Exercise directions:
Find the string "wire" in the listing and report every line that has it.

Dataset records:

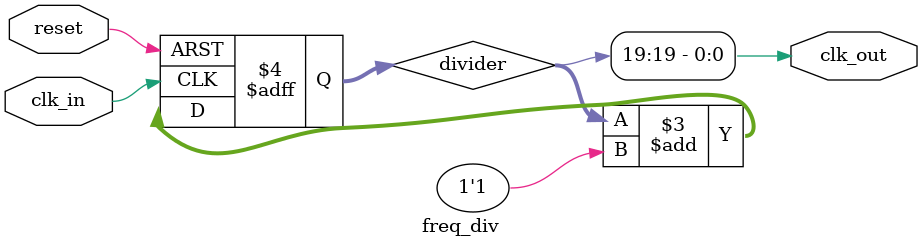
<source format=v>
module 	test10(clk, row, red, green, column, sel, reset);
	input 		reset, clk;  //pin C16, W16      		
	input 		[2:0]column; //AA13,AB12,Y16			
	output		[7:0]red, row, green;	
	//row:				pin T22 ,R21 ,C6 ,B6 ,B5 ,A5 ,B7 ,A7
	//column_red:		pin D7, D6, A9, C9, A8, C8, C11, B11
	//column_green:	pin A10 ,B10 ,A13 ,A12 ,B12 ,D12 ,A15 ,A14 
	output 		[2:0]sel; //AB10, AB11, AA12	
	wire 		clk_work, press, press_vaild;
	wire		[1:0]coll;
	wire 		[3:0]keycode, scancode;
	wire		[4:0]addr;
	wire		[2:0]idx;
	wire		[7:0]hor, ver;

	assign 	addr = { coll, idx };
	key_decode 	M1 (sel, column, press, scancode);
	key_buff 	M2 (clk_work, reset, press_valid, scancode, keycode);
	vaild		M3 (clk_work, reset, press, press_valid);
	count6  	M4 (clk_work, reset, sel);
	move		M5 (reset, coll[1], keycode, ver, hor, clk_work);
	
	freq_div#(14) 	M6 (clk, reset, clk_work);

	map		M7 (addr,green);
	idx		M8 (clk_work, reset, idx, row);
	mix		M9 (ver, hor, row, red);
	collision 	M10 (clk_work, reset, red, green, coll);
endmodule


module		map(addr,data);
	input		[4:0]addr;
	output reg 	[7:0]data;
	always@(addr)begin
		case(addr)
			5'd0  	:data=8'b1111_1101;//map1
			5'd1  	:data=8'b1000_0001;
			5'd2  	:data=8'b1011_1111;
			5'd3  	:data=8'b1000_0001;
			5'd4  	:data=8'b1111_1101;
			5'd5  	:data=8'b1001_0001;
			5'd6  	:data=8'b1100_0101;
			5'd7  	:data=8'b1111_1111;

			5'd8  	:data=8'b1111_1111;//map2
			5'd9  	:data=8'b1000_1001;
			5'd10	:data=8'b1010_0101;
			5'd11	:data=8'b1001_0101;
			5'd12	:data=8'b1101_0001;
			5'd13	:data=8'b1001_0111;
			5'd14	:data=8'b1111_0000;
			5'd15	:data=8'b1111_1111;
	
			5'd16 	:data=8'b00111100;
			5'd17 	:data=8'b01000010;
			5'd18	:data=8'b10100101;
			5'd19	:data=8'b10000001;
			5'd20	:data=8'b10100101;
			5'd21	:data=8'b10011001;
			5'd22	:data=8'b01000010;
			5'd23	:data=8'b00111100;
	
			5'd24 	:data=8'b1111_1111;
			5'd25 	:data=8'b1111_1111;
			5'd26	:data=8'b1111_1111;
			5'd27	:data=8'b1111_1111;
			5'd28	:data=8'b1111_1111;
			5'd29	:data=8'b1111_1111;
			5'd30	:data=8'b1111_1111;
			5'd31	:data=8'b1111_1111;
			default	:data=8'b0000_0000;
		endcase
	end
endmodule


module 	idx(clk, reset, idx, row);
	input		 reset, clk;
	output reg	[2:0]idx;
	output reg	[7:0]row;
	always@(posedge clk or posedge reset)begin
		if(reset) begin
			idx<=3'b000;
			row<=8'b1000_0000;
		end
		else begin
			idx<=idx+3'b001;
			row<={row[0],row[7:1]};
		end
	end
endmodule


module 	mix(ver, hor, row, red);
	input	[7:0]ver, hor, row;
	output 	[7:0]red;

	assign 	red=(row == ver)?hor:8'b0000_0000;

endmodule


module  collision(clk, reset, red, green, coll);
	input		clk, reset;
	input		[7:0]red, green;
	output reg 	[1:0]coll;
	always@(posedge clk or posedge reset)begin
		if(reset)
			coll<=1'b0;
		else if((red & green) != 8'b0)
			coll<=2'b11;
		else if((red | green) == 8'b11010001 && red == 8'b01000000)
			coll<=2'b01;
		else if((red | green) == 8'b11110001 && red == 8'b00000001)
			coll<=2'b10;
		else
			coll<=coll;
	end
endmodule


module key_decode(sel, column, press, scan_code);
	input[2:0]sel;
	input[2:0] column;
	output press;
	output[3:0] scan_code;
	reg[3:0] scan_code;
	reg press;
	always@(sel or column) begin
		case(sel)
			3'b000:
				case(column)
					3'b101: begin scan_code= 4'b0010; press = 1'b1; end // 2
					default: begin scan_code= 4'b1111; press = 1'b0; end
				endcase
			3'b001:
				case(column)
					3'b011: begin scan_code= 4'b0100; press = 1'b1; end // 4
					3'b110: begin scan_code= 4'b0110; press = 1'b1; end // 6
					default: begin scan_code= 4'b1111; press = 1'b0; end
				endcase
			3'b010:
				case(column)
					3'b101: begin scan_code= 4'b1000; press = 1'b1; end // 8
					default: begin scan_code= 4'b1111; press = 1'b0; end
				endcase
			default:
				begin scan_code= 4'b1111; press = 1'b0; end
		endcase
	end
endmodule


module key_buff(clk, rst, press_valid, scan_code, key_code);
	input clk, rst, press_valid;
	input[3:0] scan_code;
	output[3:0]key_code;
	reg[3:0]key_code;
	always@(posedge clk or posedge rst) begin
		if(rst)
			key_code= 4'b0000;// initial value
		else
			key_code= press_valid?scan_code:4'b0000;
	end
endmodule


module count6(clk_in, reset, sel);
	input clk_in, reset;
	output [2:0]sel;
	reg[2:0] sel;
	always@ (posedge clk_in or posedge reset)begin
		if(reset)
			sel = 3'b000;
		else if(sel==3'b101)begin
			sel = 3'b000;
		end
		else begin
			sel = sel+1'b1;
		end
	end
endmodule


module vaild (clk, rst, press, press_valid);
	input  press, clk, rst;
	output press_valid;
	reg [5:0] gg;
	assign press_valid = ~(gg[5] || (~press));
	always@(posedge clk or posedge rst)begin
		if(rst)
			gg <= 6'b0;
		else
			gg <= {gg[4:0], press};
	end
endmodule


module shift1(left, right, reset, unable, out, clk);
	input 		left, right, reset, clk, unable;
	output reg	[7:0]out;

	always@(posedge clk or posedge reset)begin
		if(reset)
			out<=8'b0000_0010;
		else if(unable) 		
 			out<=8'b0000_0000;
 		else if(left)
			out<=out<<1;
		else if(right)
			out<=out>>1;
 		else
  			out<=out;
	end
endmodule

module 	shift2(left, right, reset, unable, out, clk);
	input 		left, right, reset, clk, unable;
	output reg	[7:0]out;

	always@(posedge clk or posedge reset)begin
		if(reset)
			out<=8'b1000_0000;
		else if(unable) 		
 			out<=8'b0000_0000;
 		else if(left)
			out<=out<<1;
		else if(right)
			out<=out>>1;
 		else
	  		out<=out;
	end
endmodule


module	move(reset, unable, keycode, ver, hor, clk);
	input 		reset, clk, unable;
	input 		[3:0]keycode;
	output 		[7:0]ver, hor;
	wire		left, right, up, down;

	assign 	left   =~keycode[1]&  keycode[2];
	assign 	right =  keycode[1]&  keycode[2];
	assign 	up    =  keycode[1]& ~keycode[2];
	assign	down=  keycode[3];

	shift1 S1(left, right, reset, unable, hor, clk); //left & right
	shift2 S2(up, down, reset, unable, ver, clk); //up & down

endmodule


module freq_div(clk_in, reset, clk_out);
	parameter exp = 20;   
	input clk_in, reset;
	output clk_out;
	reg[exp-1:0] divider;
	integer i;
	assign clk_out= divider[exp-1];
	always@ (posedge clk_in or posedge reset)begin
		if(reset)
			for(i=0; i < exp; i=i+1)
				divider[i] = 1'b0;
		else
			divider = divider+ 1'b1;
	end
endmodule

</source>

Answer space:
	wire 		clk_work, press, press_vaild;
	wire		[1:0]coll;
	wire 		[3:0]keycode, scancode;
	wire		[4:0]addr;
	wire		[2:0]idx;
	wire		[7:0]hor, ver;
	wire		left, right, up, down;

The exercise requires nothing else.